One of my most hyped Instagram stories this year was an image of a tweet by someone called @bloodskinteeth that had been screenshot and shared by Dasha Nekrasova (indie darling, podcaster, and occasional actress in everyone’s favourite money-drama, Succession) which had then proceeded to do the rounds with cool minor celebrities and many of my art girls across the globe. Each time, someone would screenshot the story with the poster’s name overlaid with their own, creating a vast and morphing chain of very sexy people who all shared the same belief—that “a woman with no drivers licence is the closest we can get to a real life angel.”

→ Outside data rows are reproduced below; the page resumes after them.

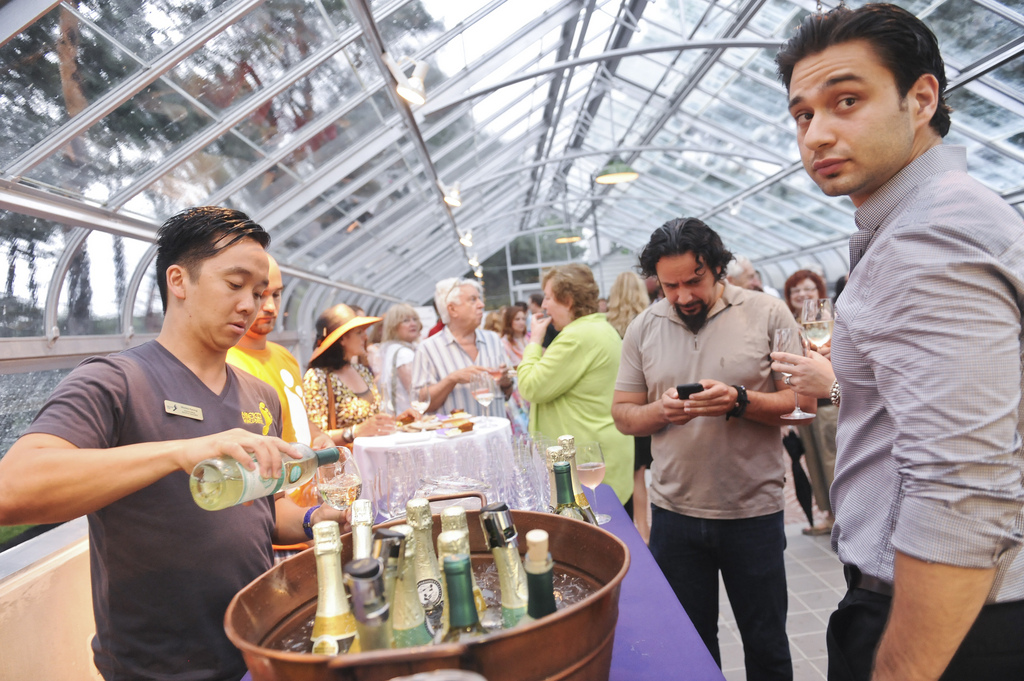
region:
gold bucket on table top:
[193, 480, 669, 664]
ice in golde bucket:
[561, 572, 577, 596]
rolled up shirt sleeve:
[880, 338, 1004, 569]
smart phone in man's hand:
[662, 373, 733, 431]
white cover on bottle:
[283, 496, 370, 585]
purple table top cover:
[634, 619, 726, 678]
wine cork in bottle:
[515, 517, 566, 578]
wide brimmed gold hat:
[287, 280, 405, 378]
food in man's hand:
[423, 335, 576, 409]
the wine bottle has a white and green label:
[193, 443, 359, 511]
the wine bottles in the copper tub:
[222, 490, 630, 678]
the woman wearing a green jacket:
[516, 262, 634, 532]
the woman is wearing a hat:
[302, 304, 395, 445]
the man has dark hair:
[612, 211, 809, 679]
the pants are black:
[646, 500, 793, 677]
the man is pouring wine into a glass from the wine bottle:
[1, 202, 359, 678]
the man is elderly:
[412, 275, 517, 441]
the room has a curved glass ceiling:
[0, 0, 1021, 678]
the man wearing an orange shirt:
[226, 252, 337, 547]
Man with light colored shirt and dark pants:
[776, 4, 1005, 671]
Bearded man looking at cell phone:
[601, 209, 816, 672]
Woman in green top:
[507, 255, 638, 519]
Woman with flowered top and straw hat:
[301, 288, 394, 453]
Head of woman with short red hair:
[779, 262, 833, 321]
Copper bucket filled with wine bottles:
[207, 487, 640, 671]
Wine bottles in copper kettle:
[298, 481, 565, 659]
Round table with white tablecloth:
[340, 402, 544, 527]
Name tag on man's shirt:
[153, 388, 212, 426]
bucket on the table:
[205, 479, 630, 677]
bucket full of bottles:
[207, 476, 642, 677]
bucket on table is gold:
[218, 477, 634, 677]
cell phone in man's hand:
[667, 368, 713, 414]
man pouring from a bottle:
[0, 188, 349, 678]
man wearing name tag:
[153, 391, 205, 421]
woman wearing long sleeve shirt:
[518, 309, 654, 515]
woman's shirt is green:
[512, 308, 646, 514]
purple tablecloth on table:
[226, 435, 718, 677]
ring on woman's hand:
[775, 366, 794, 390]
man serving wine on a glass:
[0, 178, 367, 669]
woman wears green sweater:
[511, 243, 651, 509]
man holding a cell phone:
[588, 200, 822, 510]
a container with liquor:
[217, 472, 654, 678]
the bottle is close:
[297, 510, 378, 663]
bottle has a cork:
[506, 515, 570, 623]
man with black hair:
[403, 258, 528, 423]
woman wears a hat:
[296, 284, 396, 424]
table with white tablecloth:
[332, 393, 528, 514]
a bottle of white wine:
[182, 429, 363, 519]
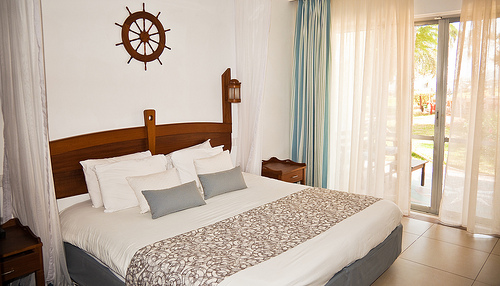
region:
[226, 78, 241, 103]
a wooden lantern attached to a bed post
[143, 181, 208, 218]
a gray cushion on a bed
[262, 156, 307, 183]
a wooden night table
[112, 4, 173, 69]
a wooden nautical wheel on a white wall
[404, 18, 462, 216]
a metal patio door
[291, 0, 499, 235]
blue and white curtains on the window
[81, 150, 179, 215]
white pillows on a bed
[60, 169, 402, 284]
a white bed-cover on a bed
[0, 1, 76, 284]
a white net next to a bed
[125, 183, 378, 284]
a gray and white throw on a bed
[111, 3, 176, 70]
wheel on the wall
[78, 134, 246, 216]
pillows on the bed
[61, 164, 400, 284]
a comforter on the bed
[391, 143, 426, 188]
a chair on the patio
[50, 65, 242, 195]
a wooden headboard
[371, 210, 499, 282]
off white tile floors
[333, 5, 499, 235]
white sheer curtains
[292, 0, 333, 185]
blue shimmer curtains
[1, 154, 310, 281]
the night stands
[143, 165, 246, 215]
grey pillows on the bed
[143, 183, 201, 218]
Small grey pillow on the bed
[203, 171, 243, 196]
Small grey pillow on the bed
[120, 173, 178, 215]
Small White pillow on the bed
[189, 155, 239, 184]
Small White pillow on the bed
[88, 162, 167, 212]
Small White pillow on the bed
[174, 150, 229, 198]
Small White pillow on the bed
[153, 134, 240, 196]
Small White pillow on the bed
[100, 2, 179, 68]
Large nautical decoration hanging on the wall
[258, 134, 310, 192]
Small wooden night stand with one drawer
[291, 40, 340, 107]
blue and white drapes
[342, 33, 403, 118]
sheer white drapes at door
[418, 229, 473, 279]
white tiles on floor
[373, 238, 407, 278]
blue covering on box spring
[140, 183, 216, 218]
small blue pillow on bed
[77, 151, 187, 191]
many white pillows on bed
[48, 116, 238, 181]
dark brown bed frame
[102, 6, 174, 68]
round brown anchor on wall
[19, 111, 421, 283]
large bed in the room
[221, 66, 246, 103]
small lamp on bed frame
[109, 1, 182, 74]
ship wheel on the wall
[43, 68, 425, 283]
bed is made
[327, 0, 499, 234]
sheer white curtains on the window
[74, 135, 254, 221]
pillows propped up on the bed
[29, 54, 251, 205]
wooden headboard against the wall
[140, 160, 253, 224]
two small gray pillows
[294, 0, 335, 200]
blue curtains pushed to one side of the window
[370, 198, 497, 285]
tile on the floor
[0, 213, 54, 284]
small brown table by the bed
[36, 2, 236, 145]
white paint on the wall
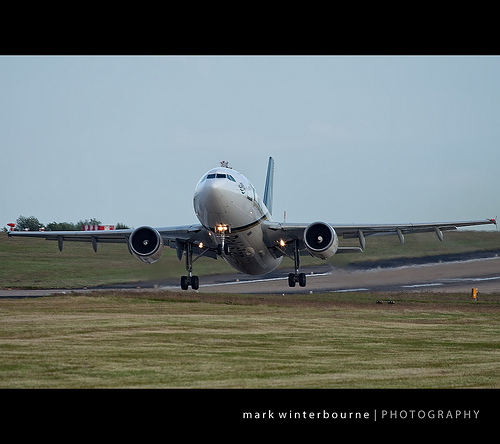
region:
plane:
[47, 150, 456, 288]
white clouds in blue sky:
[33, 102, 59, 132]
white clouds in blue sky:
[67, 115, 107, 153]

The internet is full of hyperboles. Instagram is full of solidarity, and occasional spite. B*tches will be b*tches, but will we ever be able to drive? The structures that support us all are built on shifting sands. APPARATUS begins to think about home, transience, machines, the ways that people try to organise our bodies and our environments; and what is left when we try to break free.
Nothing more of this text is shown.